[[ Collected material, beginning ]]
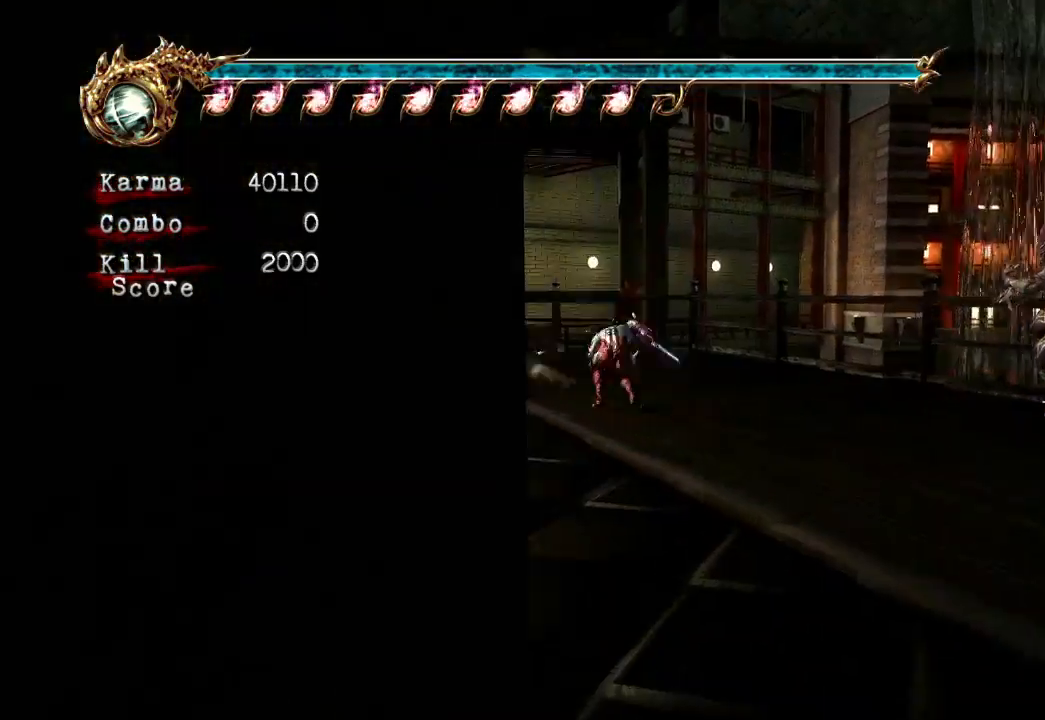
{"buttons": [], "left_stick": "up", "right_stick": "center", "events": [[83, "R2", "down"], [100, "A", "down"], [283, "A", "up"], [283, "R2", "up"], [300, "left_stick", "up"], [333, "L2", "up"]]}
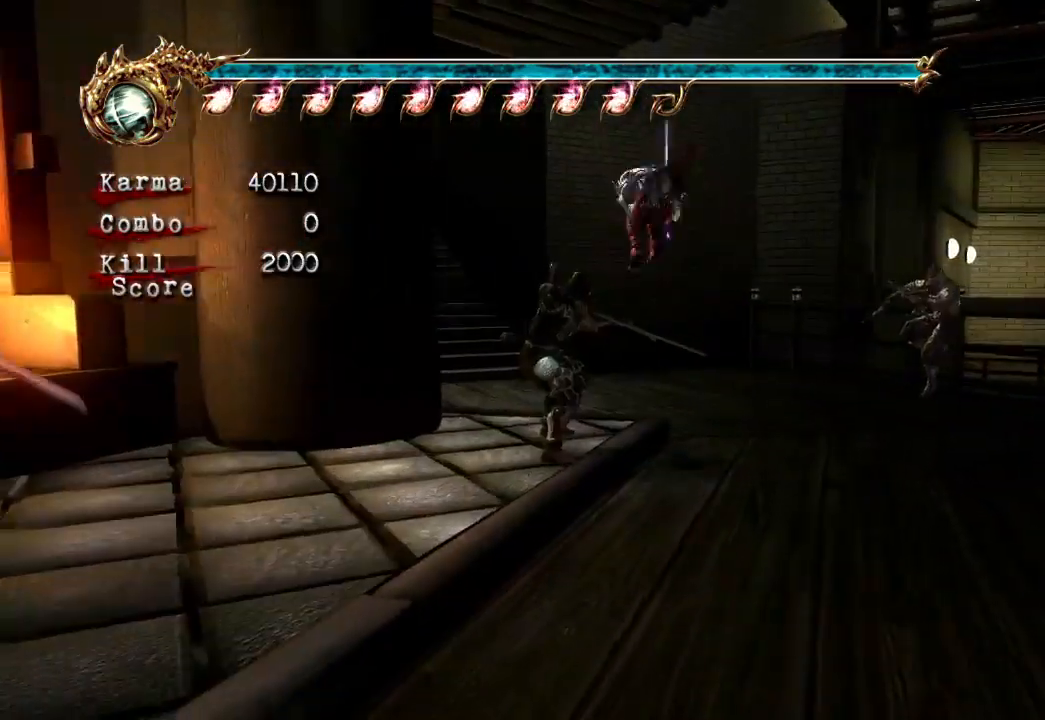
{"buttons": ["A", "L2"], "left_stick": "up", "right_stick": "center", "events": [[83, "left_stick", "up-left"], [250, "L2", "down"], [417, "A", "down"], [450, "left_stick", "up"]]}
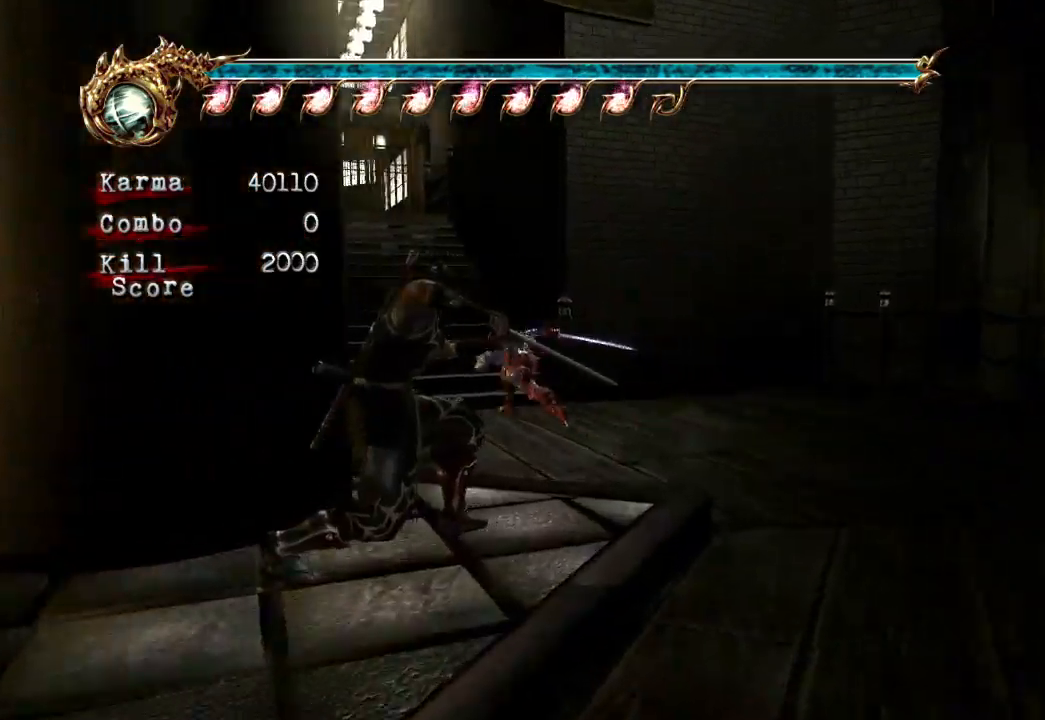
{"buttons": ["L2"], "left_stick": "up", "right_stick": "center", "events": [[83, "A", "up"], [83, "L2", "up"], [233, "right_stick", "left"], [350, "right_stick", "center"], [467, "L2", "down"]]}
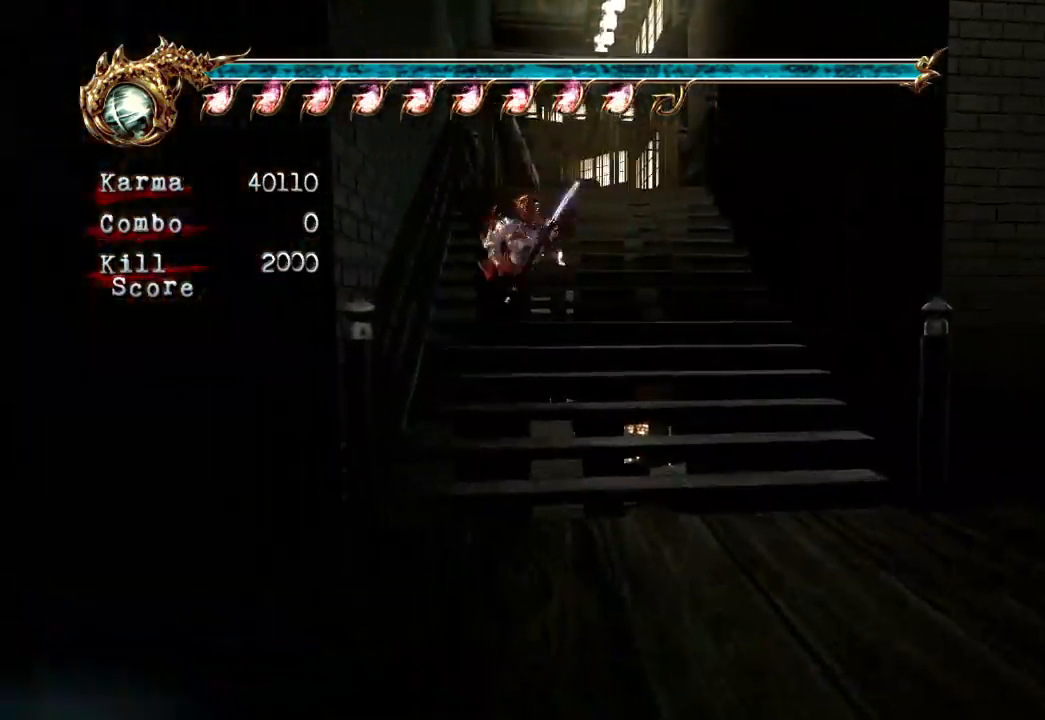
{"buttons": [], "left_stick": "up", "right_stick": "center", "events": [[117, "A", "down"], [333, "A", "up"], [333, "L2", "up"]]}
[[ Collected material, end ]]
■ **Brief**:
Output the listing exactly, without images.

■ **The answer**:
{"buttons": [], "left_stick": "up", "right_stick": "center", "events": [[83, "R2", "down"], [100, "A", "down"], [283, "A", "up"], [283, "R2", "up"], [300, "left_stick", "up"], [333, "L2", "up"]]}
{"buttons": ["A", "L2"], "left_stick": "up", "right_stick": "center", "events": [[83, "left_stick", "up-left"], [250, "L2", "down"], [417, "A", "down"], [450, "left_stick", "up"]]}
{"buttons": ["L2"], "left_stick": "up", "right_stick": "center", "events": [[83, "A", "up"], [83, "L2", "up"], [233, "right_stick", "left"], [350, "right_stick", "center"], [467, "L2", "down"]]}
{"buttons": [], "left_stick": "up", "right_stick": "center", "events": [[117, "A", "down"], [333, "A", "up"], [333, "L2", "up"]]}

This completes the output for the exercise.